The screaming continued. Then inside, she calmed down. “I say [to her son], ‘I’m so, so sorry. This is not you. This is just the f---ing thing’. He’s like, ‘mum, it’s fine’.” But onlookers were concerned about Johnny’s welfare. The incident made the news. Smart felt like “the worst mother in the world. ‘I’m failing at all this, and I did do that. And I’m so ashamed’. No one was more upset about what I’d just done to my son in public than me”.
Smart’s two older daughters spoke up in her defence. “For 20 years, the amount of attentiveness, love and support our mum gives us constantly is beyond,” said Charlie. Zoe said her brother, who has ADHD, could be a handful. “I know that my mum regrets what happened deeply,” she said.
Many months of heartache followed. She stopped painting – her hands shook too much - and cancelled a show. She barely left her flat. “I honestly believed I was the worst person on the planet,” she says. “And the worst mother. All those 20-odd years of being a full-time mum … meant nothing because of what these [people] said I was.”
But she did begin seeing a psychologist, a decision that began the recalibration she needed. It helped her family. “It was a wake-up call to say, ‘let’s not do this, like this’,” Smart says. “I’ve learned that your family may change its logistics, but it’s not broken.” It also helped her understand that to look after others, she needed to look after herself. “[Now] I say, ‘you know what? I’m getting to the [limit] here. And I’m walking away. I’m not going to try and fix you all because I can’t. I will be there for you’. I slowly built myself back up.”

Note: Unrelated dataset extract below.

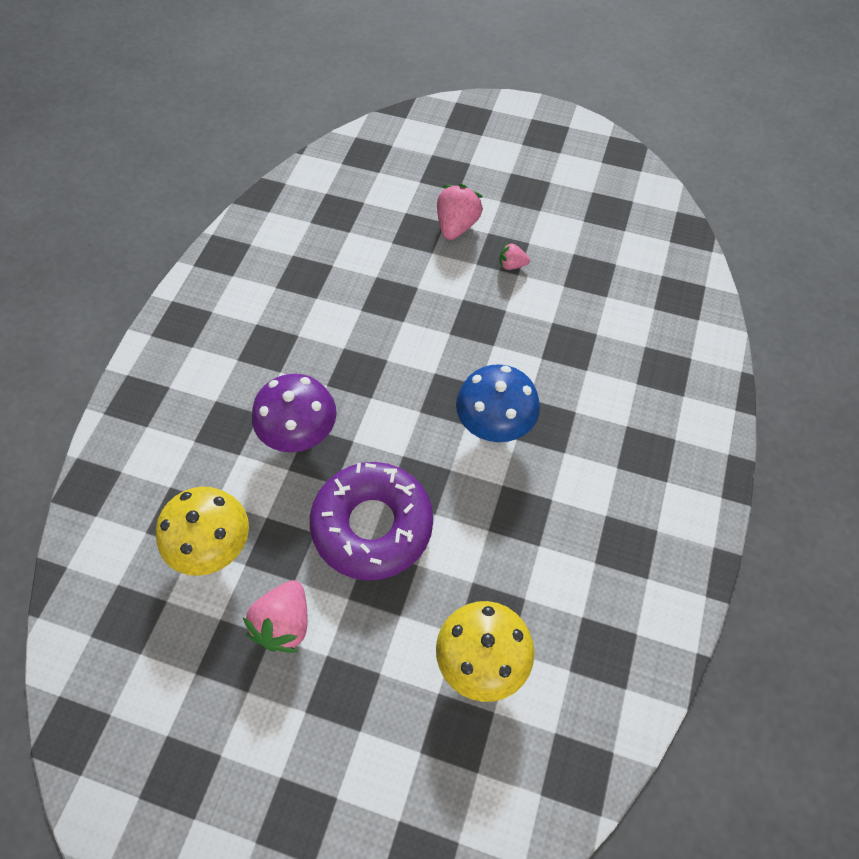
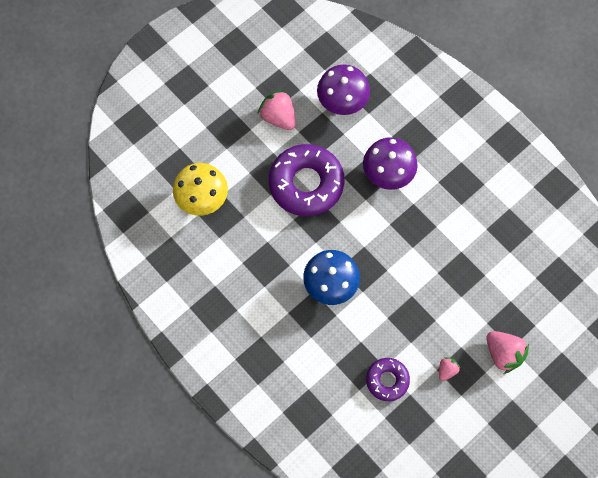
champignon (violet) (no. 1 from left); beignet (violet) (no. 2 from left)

She learned to forgive herself, and that we all struggle. Perhaps if those onlookers had been mothers, she wonders, they might have helped rather than judged her.
Towards the end of last year, Smart felt life return in a gush. She painted madly for two months; her next show sold out, and she was selected as a finalist for the Moran prize. Late last year she flew to Saudi Arabia to join Packer, the reluctant subject who was fulfilling an old promise. She wanted to paint him because “no one has, and no one [else] would be able to. He’s got a great face, and I have the inside story and empathy for who he is. He was born into this stuff, and there’s a lot of pressure that … it’s easy to look over.”
Sitting on the boat, pencils in hand, Smart made suggestions for the portrait; perhaps an Arabian theme, given their surrounds. “Deesky,” Packer said, “I’ll just leave it to you.” In the end, she stripped him back to his essence; the face of a man, who, without the trappings of wealth and business, is as human and flawed as everyone else, including the artist herself. “I know I’m not perfect,” Smart says. “But I also know I’m spectacular.”